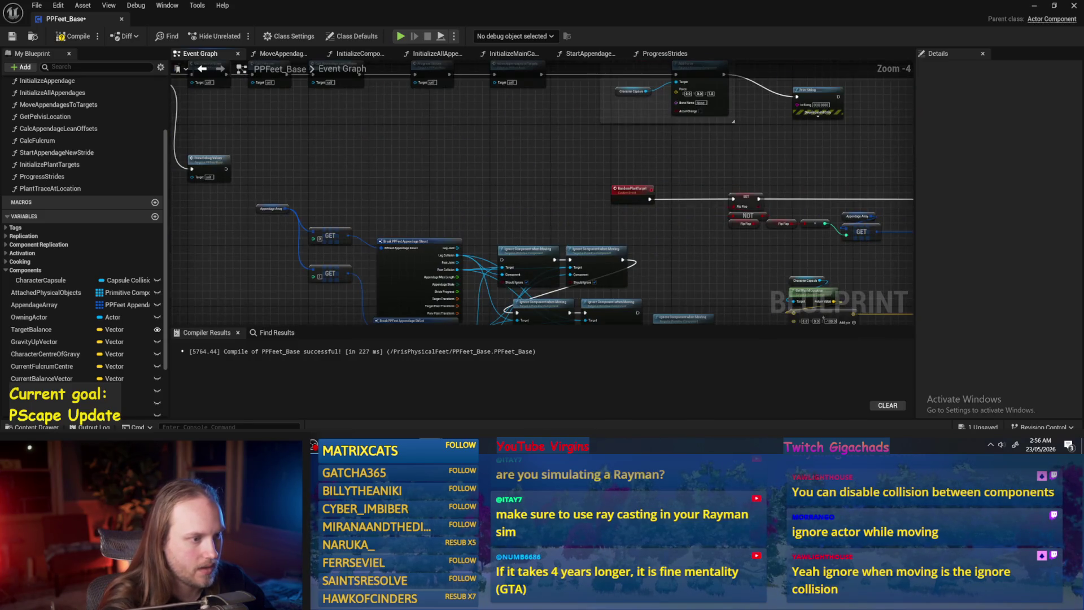
{"action": "mouse_move", "coordinate": [606, 274]}
{"action": "left_mouse_down"}
{"action": "mouse_move", "coordinate": [503, 282]}
{"action": "mouse_move", "coordinate": [497, 294]}
{"action": "left_mouse_up"}
{"action": "left_click_drag", "start_coordinate": [847, 169], "coordinate": [723, 169]}
{"action": "mouse_move", "coordinate": [732, 103]}
{"action": "left_mouse_down"}
{"action": "mouse_move", "coordinate": [734, 130]}
{"action": "mouse_move", "coordinate": [526, 246]}
{"action": "mouse_move", "coordinate": [538, 376]}
{"action": "mouse_move", "coordinate": [484, 218]}
{"action": "mouse_move", "coordinate": [360, 172]}
{"action": "left_mouse_up"}
{"action": "scroll", "coordinate": [600, 198], "scroll_direction": "up", "scroll_amount": 1}
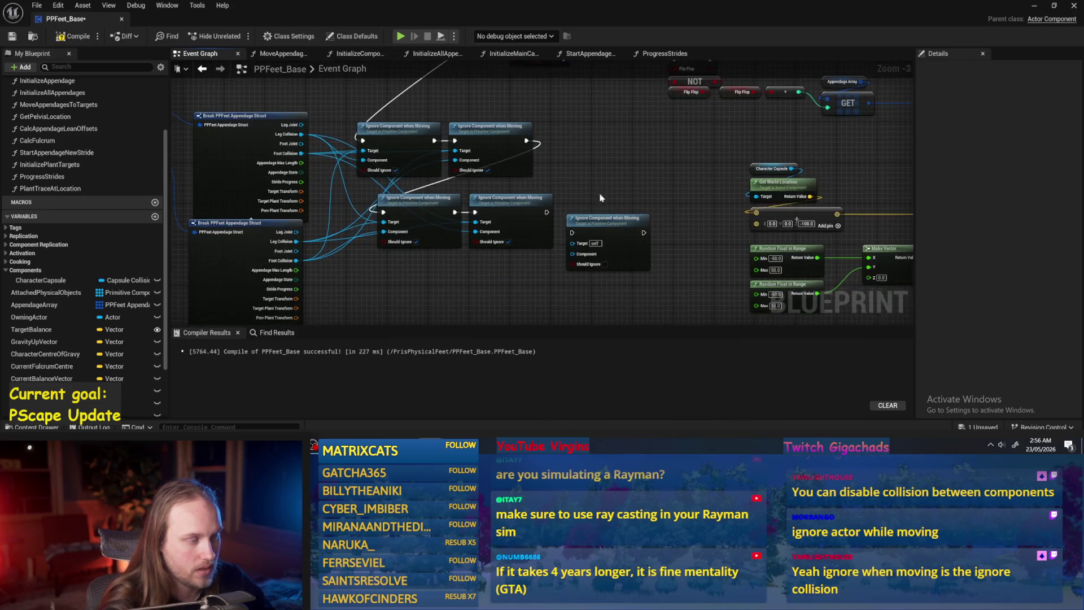
{"action": "left_click", "coordinate": [13, 36]}
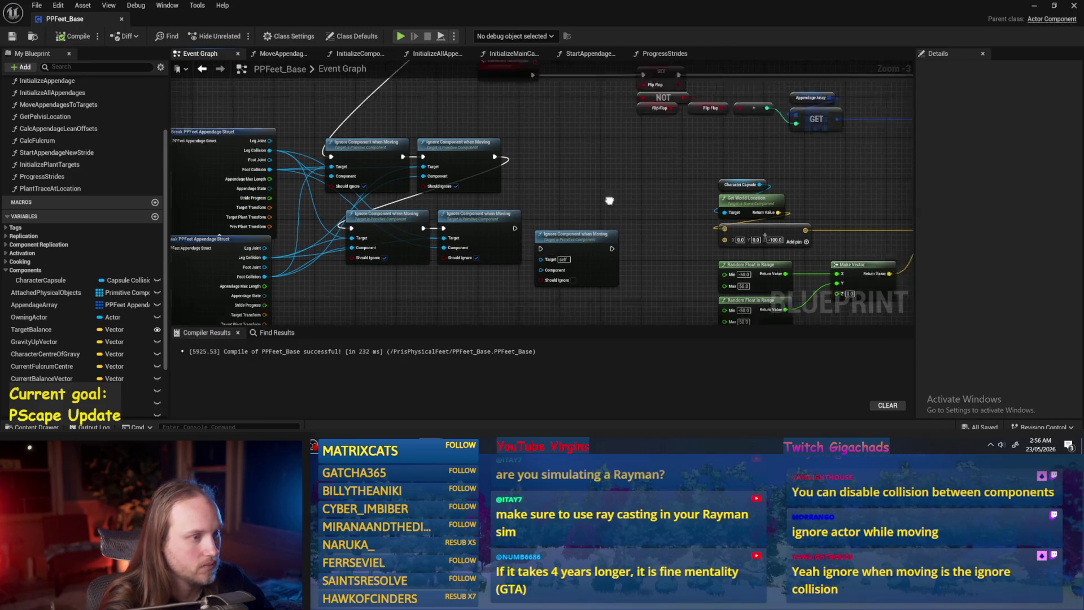
{"action": "left_click", "coordinate": [1034, 6]}
- Test-play the level to check the feet, then move the spare Ignore node higher
{"action": "left_click", "coordinate": [280, 36]}
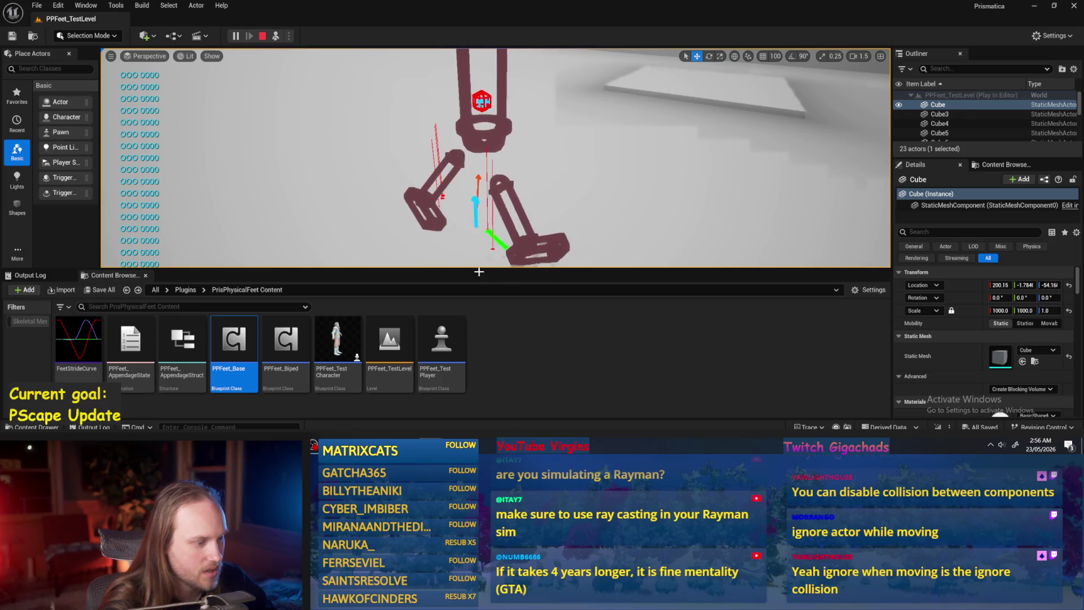
{"action": "key", "text": "Escape"}
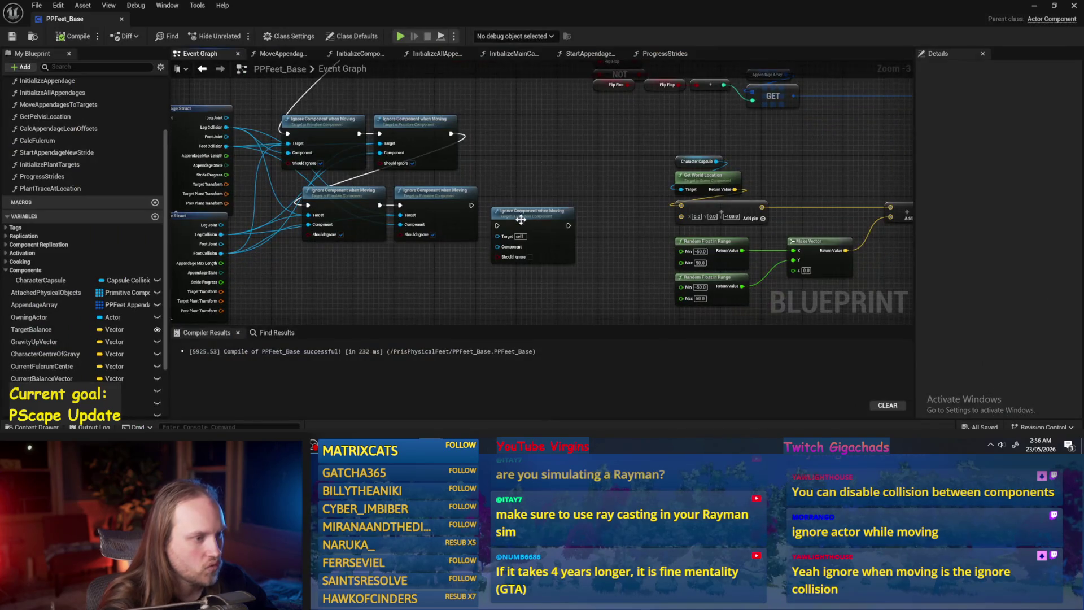
{"action": "left_click_drag", "start_coordinate": [559, 210], "coordinate": [579, 164]}
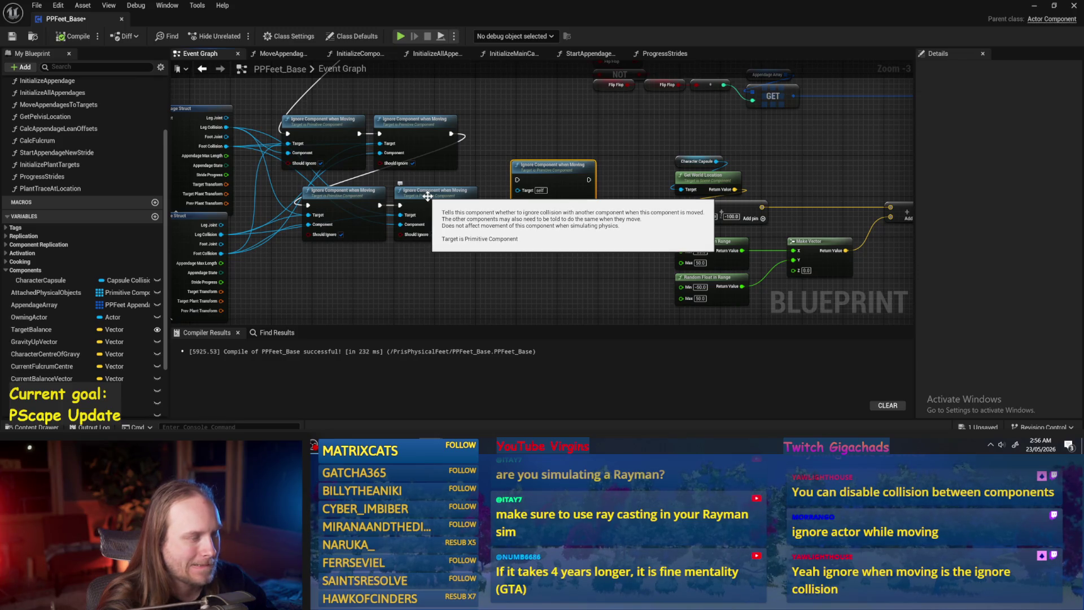
{"action": "scroll", "coordinate": [336, 294], "scroll_direction": "up", "scroll_amount": 1}
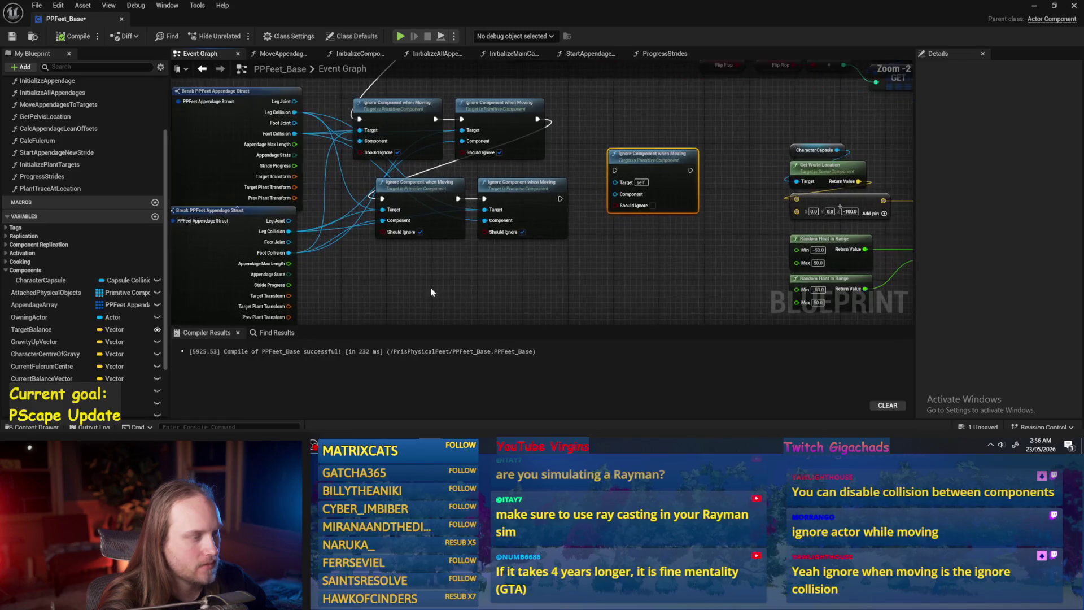
{"action": "left_click_drag", "start_coordinate": [446, 271], "coordinate": [500, 288]}
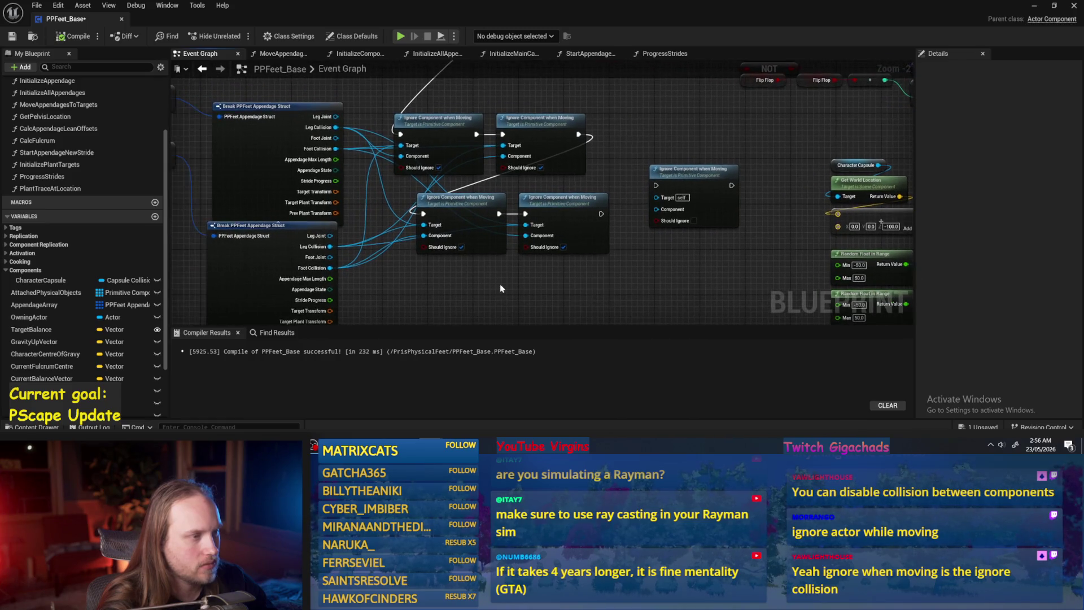
{"action": "scroll", "coordinate": [508, 288], "scroll_direction": "down", "scroll_amount": 1}
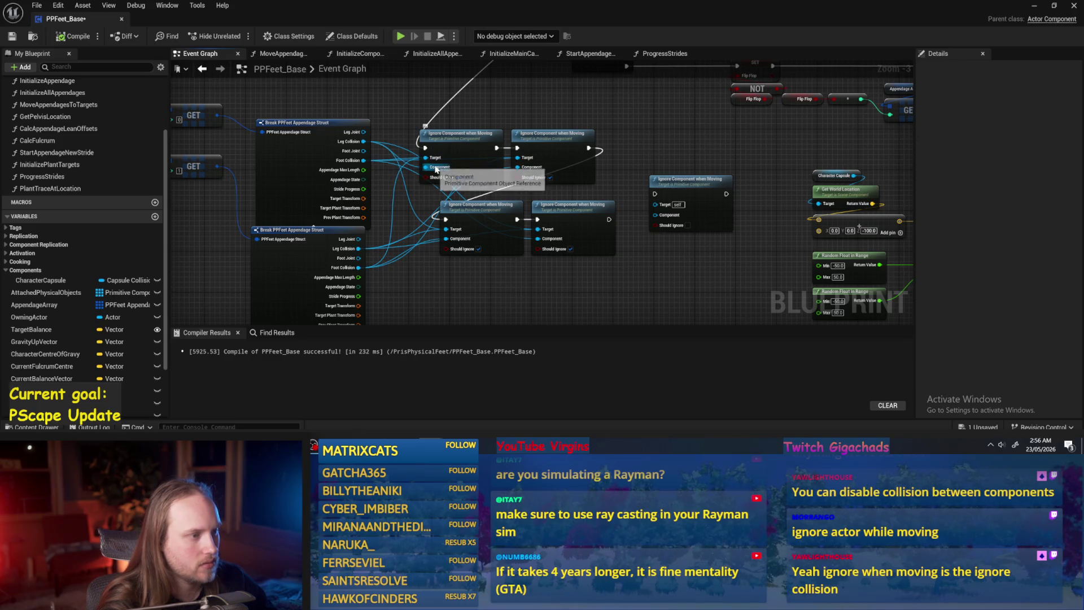
{"action": "mouse_move", "coordinate": [474, 136]}
{"action": "left_mouse_down"}
{"action": "mouse_move", "coordinate": [524, 174]}
{"action": "mouse_move", "coordinate": [416, 194]}
{"action": "mouse_move", "coordinate": [457, 175]}
{"action": "left_mouse_up"}
- Search 'ignore' from Leg Collision, cancel without adding a node, and compile and save
{"action": "left_click_drag", "start_coordinate": [427, 214], "coordinate": [473, 160]}
{"action": "type", "text": "ignore"}
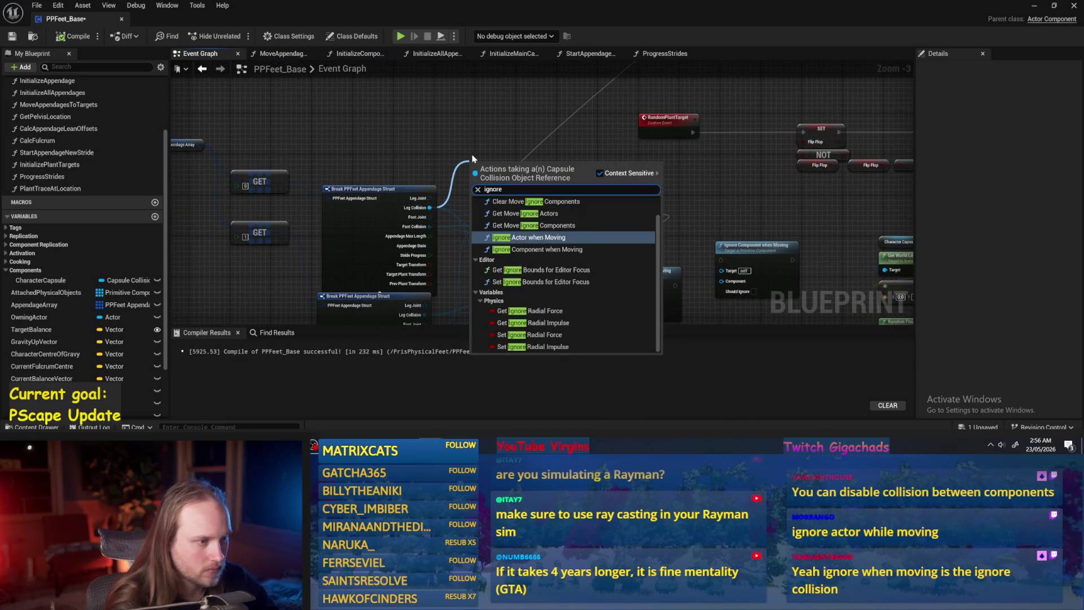
{"action": "scroll", "coordinate": [576, 257], "scroll_direction": "up", "scroll_amount": 1}
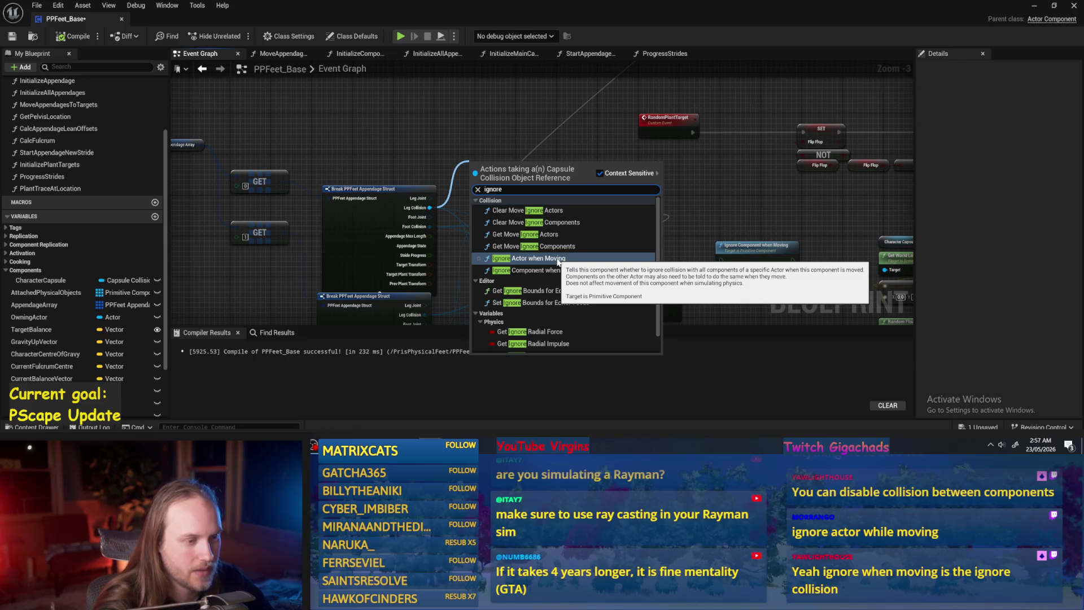
{"action": "key", "text": "Escape"}
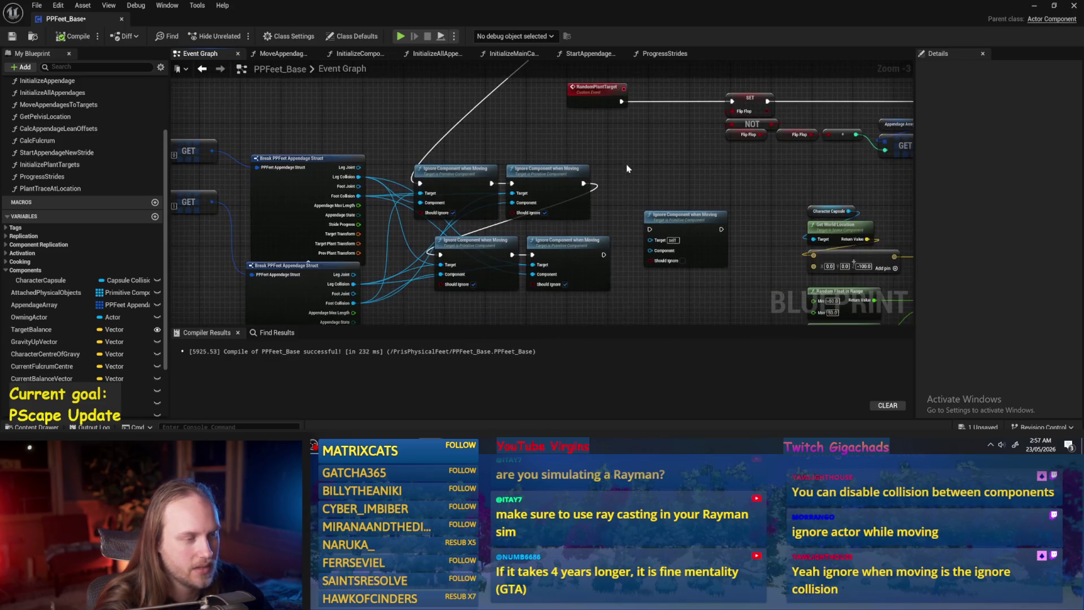
{"action": "left_click", "coordinate": [73, 36]}
{"action": "left_click", "coordinate": [12, 36]}
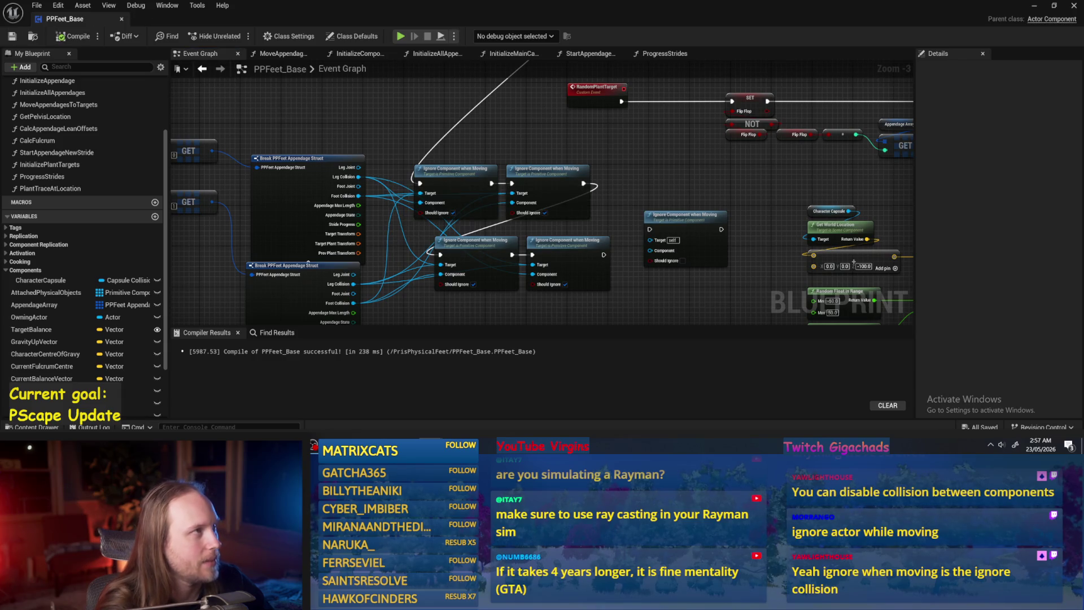
- Delete the unused fifth Ignore Component when Moving node, then recompile with F7 and save
{"action": "scroll", "coordinate": [501, 177], "scroll_direction": "down", "scroll_amount": 1}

+---+

YOUR TASK
Could you print the material above word for word and skip the images?

TASK RESPONSE
{"action": "mouse_move", "coordinate": [606, 274]}
{"action": "left_mouse_down"}
{"action": "mouse_move", "coordinate": [503, 282]}
{"action": "mouse_move", "coordinate": [497, 294]}
{"action": "left_mouse_up"}
{"action": "left_click_drag", "start_coordinate": [847, 169], "coordinate": [723, 169]}
{"action": "mouse_move", "coordinate": [732, 103]}
{"action": "left_mouse_down"}
{"action": "mouse_move", "coordinate": [734, 130]}
{"action": "mouse_move", "coordinate": [526, 246]}
{"action": "mouse_move", "coordinate": [538, 376]}
{"action": "mouse_move", "coordinate": [484, 218]}
{"action": "mouse_move", "coordinate": [360, 172]}
{"action": "left_mouse_up"}
{"action": "scroll", "coordinate": [600, 198], "scroll_direction": "up", "scroll_amount": 1}
{"action": "left_click", "coordinate": [13, 36]}
{"action": "left_click", "coordinate": [1034, 6]}
- Test-play the level to check the feet, then move the spare Ignore node higher
{"action": "left_click", "coordinate": [280, 36]}
{"action": "key", "text": "Escape"}
{"action": "left_click_drag", "start_coordinate": [559, 210], "coordinate": [579, 164]}
{"action": "scroll", "coordinate": [336, 294], "scroll_direction": "up", "scroll_amount": 1}
{"action": "left_click_drag", "start_coordinate": [446, 271], "coordinate": [500, 288]}
{"action": "scroll", "coordinate": [508, 288], "scroll_direction": "down", "scroll_amount": 1}
{"action": "mouse_move", "coordinate": [474, 136]}
{"action": "left_mouse_down"}
{"action": "mouse_move", "coordinate": [524, 174]}
{"action": "mouse_move", "coordinate": [416, 194]}
{"action": "mouse_move", "coordinate": [457, 175]}
{"action": "left_mouse_up"}
- Search 'ignore' from Leg Collision, cancel without adding a node, and compile and save
{"action": "left_click_drag", "start_coordinate": [427, 214], "coordinate": [473, 160]}
{"action": "type", "text": "ignore"}
{"action": "scroll", "coordinate": [576, 257], "scroll_direction": "up", "scroll_amount": 1}
{"action": "key", "text": "Escape"}
{"action": "left_click", "coordinate": [73, 36]}
{"action": "left_click", "coordinate": [12, 36]}
- Delete the unused fifth Ignore Component when Moving node, then recompile with F7 and save
{"action": "scroll", "coordinate": [501, 177], "scroll_direction": "down", "scroll_amount": 1}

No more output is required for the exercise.